Return of the Strongman
Ex-dictator, Desi Bouterse, who staged two coups, was convicted in 1999 in the Netherlands for cocaine smuggling and is on trial for the 1982 murder of 15 of his political opponents, is the new president of Suriname. There, the president is not elected directly by the popular vote but by two-thirds of their National Assembly’s 51 members. In the May parliamentary elections, Bouterse’s party had secured 23 seats and since then had been locked in negotiations with smaller parties to garner the requisite number which he did on Monday.
The Netherlands, which had granted Suriname independence in 1975 with a billion-dollar handshake, tersely announced that the former strongman would only be welcome to serve out his 11-year prison sentence. As president, Bouterse will be protected by immunity that heads of state enjoy under international law. According to the Dutch Foreign Ministry, they will not be able to arrest Bouterse until his term finishes.
Only five years after independence, Bouterse then an army sergeant major, staged a coup against the legally elected government, became increasingly dictatorial after he dissolved the Legislature and banned opposition parties. In 1974, more than one quarter of the country had fled to Holland in fear of what independence would bring. They were very prescient.
In 1982, 15 political opponents were brutally murdered while in army captivity in Fort Zeelandia. The 15 including journalists, lawyers, trade union leaders, a university teacher, and a businessman were arrested from their homes, and then tortured, and killed. Bouterse, who had assumed official leadership of the army at the time, claimed that those executed were “all people connected with parts of the CIA” and were attempting to topple the government. He also said they were shot while trying to escape.
Twenty-five years later, in 2007, a trial was finally commenced to bring justice to those whose lives had been so cruelly snuffed out. Bouterse publicly announced that he was “politically responsible” for the murders since he was head of government and the military at the time but he was not present at the killings. He did not pull the trigger. Bouterse, not surprisingly, also called for “amnesty” for the suspected killers, of whom he was on top of the list.
According to Amnesty International, “(Bouterse’s) account was contradicted by the recorded testimony of sole survivor of the massacre, trade unionist and Suriname Labour Party leader Fred Derby, who died in May 2001.”
On Bouterse’s claim that he was not present at the murders, he was also contradicted by others “Bouterse was there,” said Flohr Unno, a former bodyguard, who recalled seeing the victims enter Fort Zeelandia where they were rounded up, tortured and shot on December 8, 1982. Eleonore Geer-Brakke, Bouterse’s ex-secretary, also testified that Bouterse was at the fort.

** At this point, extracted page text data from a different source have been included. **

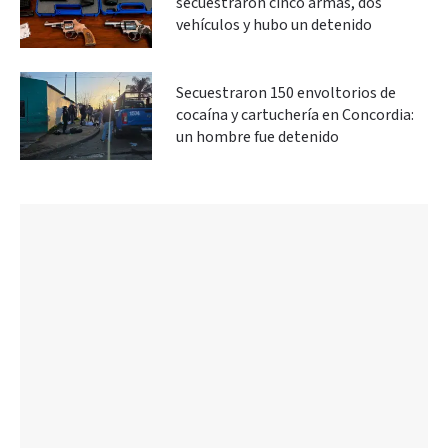
secuestraron cinco armas, dos
vehículos y hubo un detenido
Secuestraron 150 envoltorios de
cocaína y cartuchería en Concordia:
un hombre fue detenido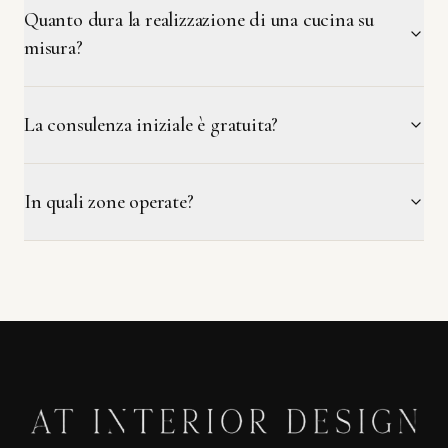
Quanto dura la realizzazione di una cucina su
misura?
La consulenza iniziale è gratuita?
In quali zone operate?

On the claim that the detainees were attempting to escape, this was also rebutted by many at the trial. Hedy de Miranda, widow of slain radio-journalist Frank Wijngaarde, told a military court that her husband’s body bore five gunshot wounds to the chest, one on his temple, while his face had a deep cut, which punctured his eye and split his nose.

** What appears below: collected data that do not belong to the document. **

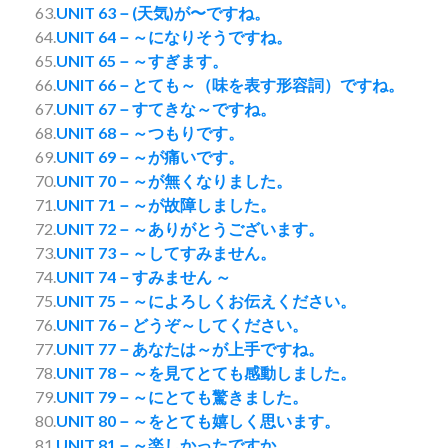
63.
UNIT 63－(天気)が〜ですね。
64.
UNIT 64－～になりそうですね。
65.
UNIT 65－～すぎます。
66.
UNIT 66－とても～（味を表す形容詞）ですね。
67.
UNIT 67－すてきな～ですね。
68.
UNIT 68－～つもりです。
69.
UNIT 69－～が痛いです。
70.
UNIT 70－～が無くなりました。
71.
UNIT 71－～が故障しました。
72.
UNIT 72－～ありがとうございます。
73.
UNIT 73－～してすみません。
74.
UNIT 74－すみません ～
75.
UNIT 75－～によろしくお伝えください。
76.
UNIT 76－どうぞ～してください。
77.
UNIT 77－あなたは～が上手ですね。
78.
UNIT 78－～を見てとても感動しました。
79.
UNIT 79－～にとても驚きました。
80.
UNIT 80－～をとても嬉しく思います。
81.
UNIT 81－～楽しかったですか。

“I am a math teacher and if the court give me everything I need including a baton, a sharp knife and a man with grey hair (pointing at Bouterse’s attorney), then I will make a deep cut in his face, bust his head and shoot five holes in his chest. If he is still standing and manages to run away, then I indeed believe that they (the victims) were trying to escape and shot to death,” said the widow.
Bouterse is scheduled to appear in court in Suriname on Friday over his role in the murders. However, having failed to show up for any hearings since his trial began three years ago, it appears unlikely that as the new president he will honour the court date. The question for us in Guyana has to be, “What does it say for democracy when Surinamese can overlook Bouterse’s chequered past and place the future of their country in his hands?”